Böyle bir ortamda büyük balıkçıların tekne ve ruhsatlarının devlete
devredilmesine teşvik edilmesi gerekecektir. Neredeyse hiçbir büyük balıkçı av
takımını ve ruhsatını devletin öngördü fiyatlarla devretmeye yanaşmayacaktır.
Filo küçültmenin sadece tekne sayısının düşürülmesi ile
sınırlandırılmaması gerekir. Motor gücü, tekne boyu, av araç ve donanımlarının
küçültülmesi ve taşıyıcı gemiler ve yardımcı ekipmanlarda da bir küçülme teşvik
edilmeli, görece büyük tekneler küçülmeye yönlendirilmelidir.
Sonuç olarak konuyu toparlamaya çalışırsak;
Filo küçültmeye düşüncesi ve söylemini av kapasitemizi
düşürme ve filo yönetimi stratijisi ile değiştirmemiz gerekir. Meseleye buradan
baktığımız andan itibarense yapmamız gereken “hadi biraz tekne alıp filodan
çekelim” değil, av baskısının düşürülmesi için bir mastır plan hazırlamak ve o
planı hayata geçirebilmek için bilim insanları, balıkçılık bürokrasisi ve
balıkçı örgütleri ile birlikte süreci yönetecek yapı ve yapıları inşa etmektir.

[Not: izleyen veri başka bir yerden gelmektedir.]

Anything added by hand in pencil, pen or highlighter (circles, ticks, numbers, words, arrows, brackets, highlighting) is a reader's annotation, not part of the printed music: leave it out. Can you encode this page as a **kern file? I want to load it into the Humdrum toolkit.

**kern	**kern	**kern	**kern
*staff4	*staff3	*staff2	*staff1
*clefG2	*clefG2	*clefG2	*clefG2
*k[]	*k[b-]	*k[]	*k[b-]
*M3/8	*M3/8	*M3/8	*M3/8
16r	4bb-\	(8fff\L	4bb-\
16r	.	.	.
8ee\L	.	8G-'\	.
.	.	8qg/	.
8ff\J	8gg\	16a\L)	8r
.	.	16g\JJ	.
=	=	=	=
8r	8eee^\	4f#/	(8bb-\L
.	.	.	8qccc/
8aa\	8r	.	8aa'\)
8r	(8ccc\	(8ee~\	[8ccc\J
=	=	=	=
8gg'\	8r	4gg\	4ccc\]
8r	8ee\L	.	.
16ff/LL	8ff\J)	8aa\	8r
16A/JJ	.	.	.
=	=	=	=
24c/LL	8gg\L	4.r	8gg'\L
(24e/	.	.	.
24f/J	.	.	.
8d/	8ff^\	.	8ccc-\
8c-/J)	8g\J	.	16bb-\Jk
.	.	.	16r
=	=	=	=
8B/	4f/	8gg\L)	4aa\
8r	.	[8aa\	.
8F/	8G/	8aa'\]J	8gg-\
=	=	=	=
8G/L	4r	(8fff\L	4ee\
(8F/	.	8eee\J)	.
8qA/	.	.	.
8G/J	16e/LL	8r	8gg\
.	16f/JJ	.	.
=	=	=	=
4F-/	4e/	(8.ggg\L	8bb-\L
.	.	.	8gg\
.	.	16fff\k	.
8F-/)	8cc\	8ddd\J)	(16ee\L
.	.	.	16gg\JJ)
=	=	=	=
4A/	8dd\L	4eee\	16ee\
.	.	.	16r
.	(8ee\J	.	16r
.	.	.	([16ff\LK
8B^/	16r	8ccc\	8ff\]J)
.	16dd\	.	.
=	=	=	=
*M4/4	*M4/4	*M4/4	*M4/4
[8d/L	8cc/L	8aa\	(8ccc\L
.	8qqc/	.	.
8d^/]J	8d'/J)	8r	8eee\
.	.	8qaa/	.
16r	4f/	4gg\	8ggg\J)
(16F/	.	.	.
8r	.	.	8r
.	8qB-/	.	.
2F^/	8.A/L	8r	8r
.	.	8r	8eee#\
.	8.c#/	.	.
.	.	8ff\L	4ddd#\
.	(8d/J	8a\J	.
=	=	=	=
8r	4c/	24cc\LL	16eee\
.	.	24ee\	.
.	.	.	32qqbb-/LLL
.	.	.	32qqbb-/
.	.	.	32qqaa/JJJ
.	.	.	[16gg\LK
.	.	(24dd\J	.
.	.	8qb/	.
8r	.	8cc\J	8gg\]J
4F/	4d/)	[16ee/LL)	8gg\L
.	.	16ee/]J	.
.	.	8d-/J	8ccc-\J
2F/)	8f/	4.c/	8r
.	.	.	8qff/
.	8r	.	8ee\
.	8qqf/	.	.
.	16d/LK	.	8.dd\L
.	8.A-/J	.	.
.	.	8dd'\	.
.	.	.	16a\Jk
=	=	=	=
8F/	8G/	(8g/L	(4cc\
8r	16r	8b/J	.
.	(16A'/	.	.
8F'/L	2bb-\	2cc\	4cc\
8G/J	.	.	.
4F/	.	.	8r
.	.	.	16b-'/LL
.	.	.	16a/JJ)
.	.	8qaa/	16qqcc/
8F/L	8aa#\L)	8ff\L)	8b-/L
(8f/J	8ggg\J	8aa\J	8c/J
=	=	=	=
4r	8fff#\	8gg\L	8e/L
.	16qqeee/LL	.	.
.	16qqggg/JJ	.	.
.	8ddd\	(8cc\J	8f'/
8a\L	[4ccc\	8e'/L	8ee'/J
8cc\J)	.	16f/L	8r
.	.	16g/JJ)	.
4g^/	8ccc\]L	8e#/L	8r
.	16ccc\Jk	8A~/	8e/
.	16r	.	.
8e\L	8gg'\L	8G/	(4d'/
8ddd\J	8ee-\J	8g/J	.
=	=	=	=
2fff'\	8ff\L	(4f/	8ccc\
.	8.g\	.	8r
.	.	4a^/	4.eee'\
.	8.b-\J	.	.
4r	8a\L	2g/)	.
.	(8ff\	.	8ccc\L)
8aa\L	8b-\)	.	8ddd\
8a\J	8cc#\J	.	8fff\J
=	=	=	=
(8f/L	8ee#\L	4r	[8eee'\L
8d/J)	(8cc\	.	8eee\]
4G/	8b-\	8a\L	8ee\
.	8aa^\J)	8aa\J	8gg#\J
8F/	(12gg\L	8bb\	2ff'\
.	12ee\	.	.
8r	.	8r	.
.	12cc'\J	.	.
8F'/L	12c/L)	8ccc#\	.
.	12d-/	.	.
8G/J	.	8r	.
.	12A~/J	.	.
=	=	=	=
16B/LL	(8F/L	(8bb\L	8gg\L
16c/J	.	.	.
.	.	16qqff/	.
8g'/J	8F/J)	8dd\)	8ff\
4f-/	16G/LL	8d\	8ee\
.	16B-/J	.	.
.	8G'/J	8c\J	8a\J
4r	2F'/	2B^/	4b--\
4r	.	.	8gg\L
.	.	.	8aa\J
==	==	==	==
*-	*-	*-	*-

Ben gerçekten yanlış anlamış ve yanlış yorumlamış olmayı
umuyorum. Aksi taktir de “hiç te küçük
olamayan bir kaynak israf edilmiş olacak”, hukuki değilse de vicdani ve
ahlaki sorumluluğu sırasıyla, Siyasi irade, İcracı bakanlık ve Genel
Müdürlüğümüzün omuzlarına yüklenmiş olacaktır.